Action item
Without including any images, please transcribe all the lines below exactly.

Data: Begin

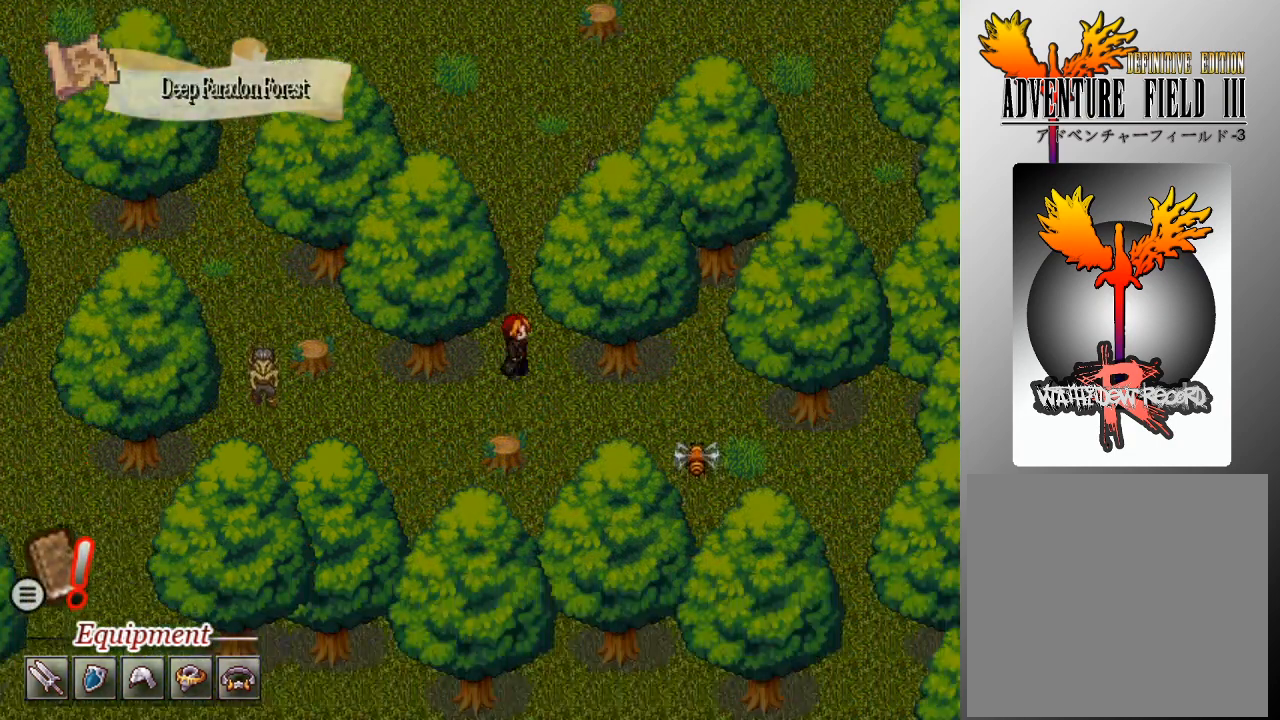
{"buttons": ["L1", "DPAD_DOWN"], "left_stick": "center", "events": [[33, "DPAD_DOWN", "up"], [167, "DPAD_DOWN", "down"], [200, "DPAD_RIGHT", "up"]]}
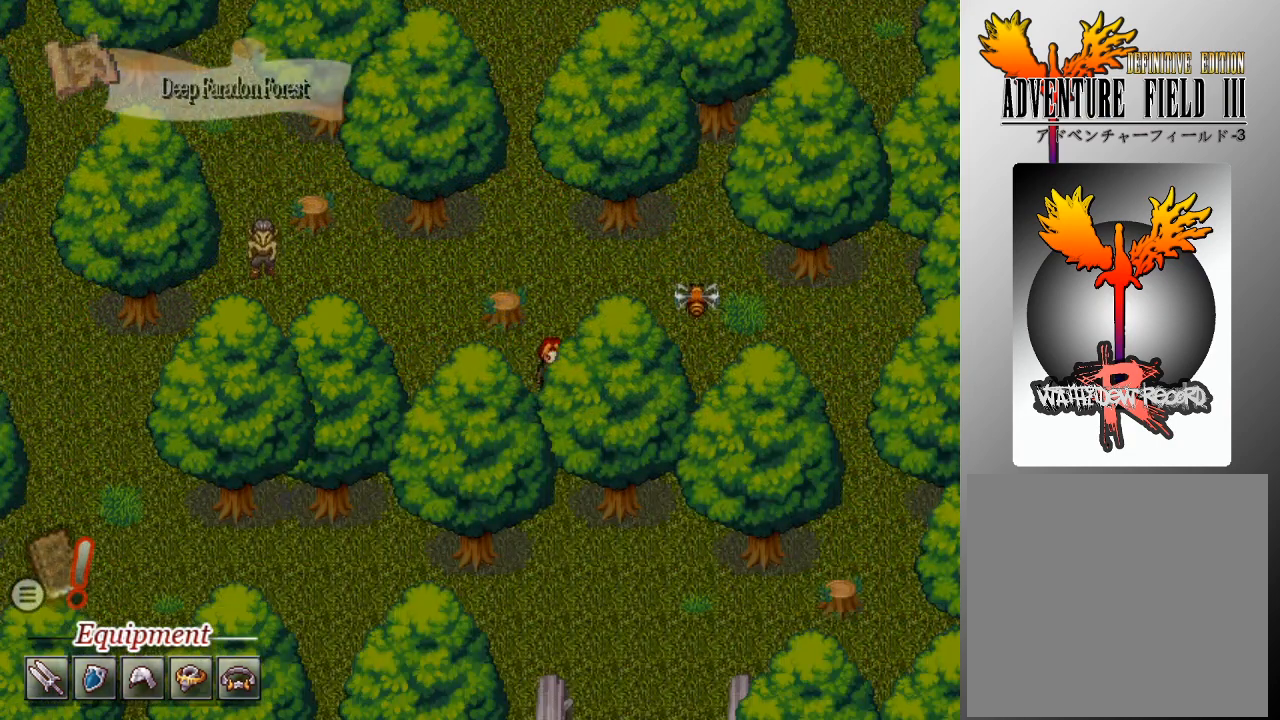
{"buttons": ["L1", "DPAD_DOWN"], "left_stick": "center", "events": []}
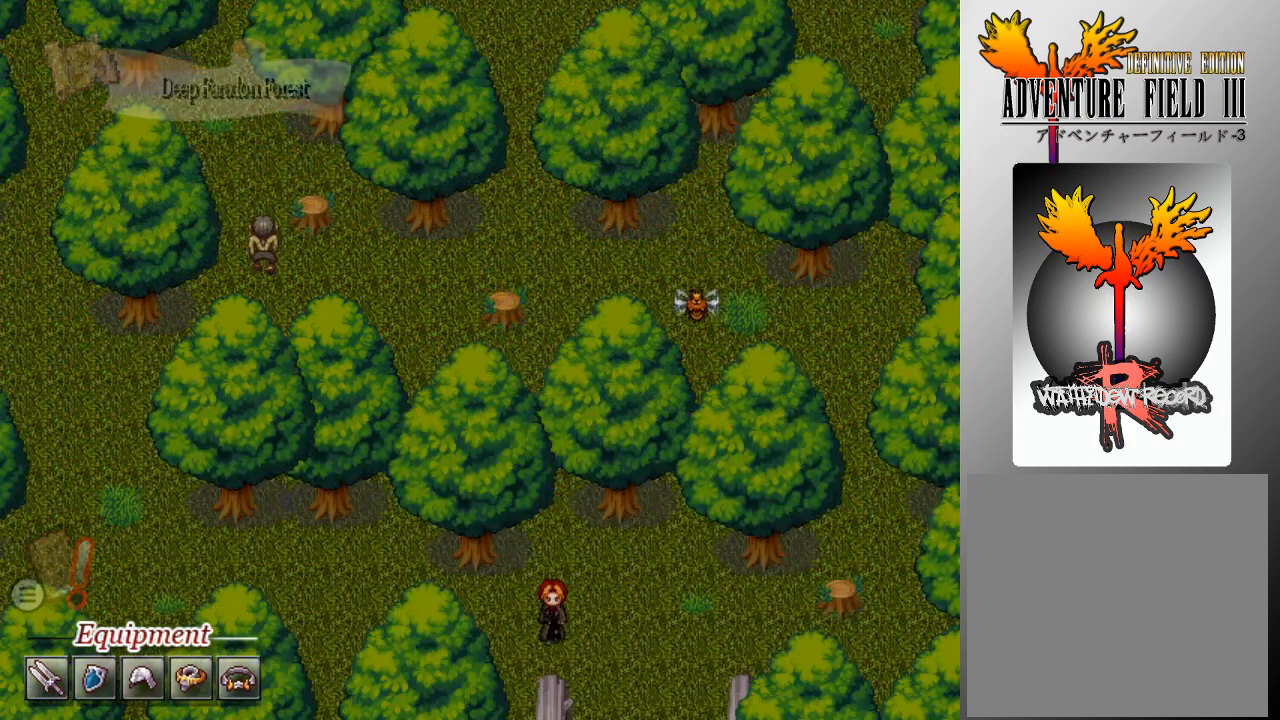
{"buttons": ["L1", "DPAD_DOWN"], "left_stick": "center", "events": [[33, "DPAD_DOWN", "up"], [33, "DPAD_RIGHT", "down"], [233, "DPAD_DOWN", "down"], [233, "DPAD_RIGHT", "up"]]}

Data: End

Finished exercise
{"buttons": ["L1", "DPAD_DOWN"], "left_stick": "center", "events": [[33, "DPAD_DOWN", "up"], [167, "DPAD_DOWN", "down"], [200, "DPAD_RIGHT", "up"]]}
{"buttons": ["L1", "DPAD_DOWN"], "left_stick": "center", "events": []}
{"buttons": ["L1", "DPAD_DOWN"], "left_stick": "center", "events": [[33, "DPAD_DOWN", "up"], [33, "DPAD_RIGHT", "down"], [233, "DPAD_DOWN", "down"], [233, "DPAD_RIGHT", "up"]]}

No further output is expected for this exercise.